Purpose of review
It has been a long lasting question that although a similar peripheral allergen-specific immune response has been observed, why some patients show only atopic dermatitis, rhinitis and asthma alone or their combinations. The answer resides in the propensity of resident tissue cells and local antigen-presenting cells and T cells for developing an allergic inflammatory immune response. Antigen-presenting cells introduce processed allergens to T helper lymphocytes, where a decision of developing different types of T cell immunity is given under the influence of several cytokines, chemokines, costimulatory signals and regulatory T cells.

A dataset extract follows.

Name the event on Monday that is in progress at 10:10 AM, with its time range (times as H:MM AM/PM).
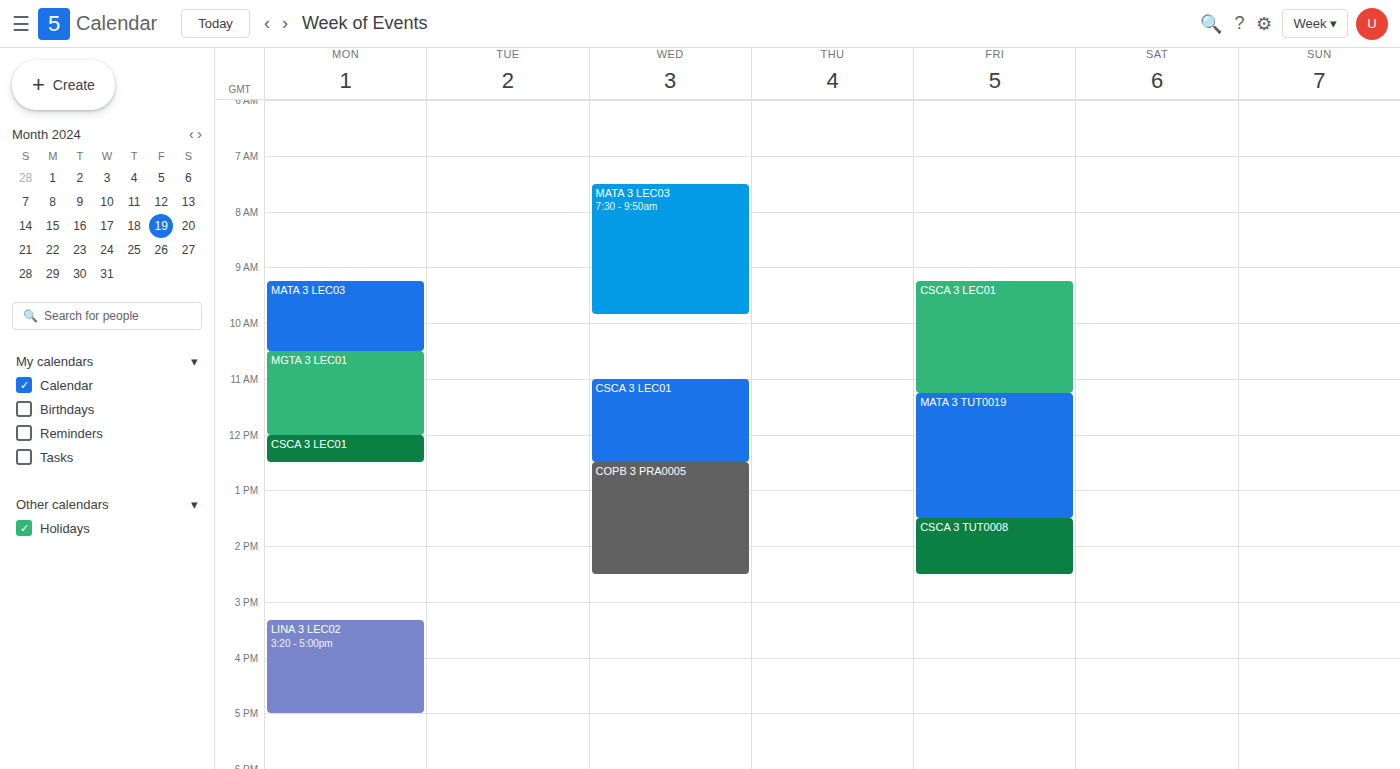
"MATA 3 LEC03", 9:15 AM to 10:30 AM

We focused in this review article on effector T cell subsets, which have been recently described such as Th9, Th17 cells and Th22 cells, which are characterized by their IL-9 and IL-10, IL-17 (or IL-17A) and IL-22 expression, respectively together with other proinflammatory cytokines, which coordinate local tissue inflammation. Both naturally occurring CD4+CD25+ regulatory T (Treg) cells and inducible populations of allergen-specific, IL-10-secreting Treg type 1 cells inhibit allergen-specific effector cells and have been shown to play a central role in the maintenance of peripheral homeostasis and the establishment of controlled immune responses in allergic inflammatory tissues.
Better understanding and characterization of newly described effector cell subsets and their interaction between antigen presenting cells and resident tissue cells will enlighten our knowledge on the mechanisms of allergic diseases.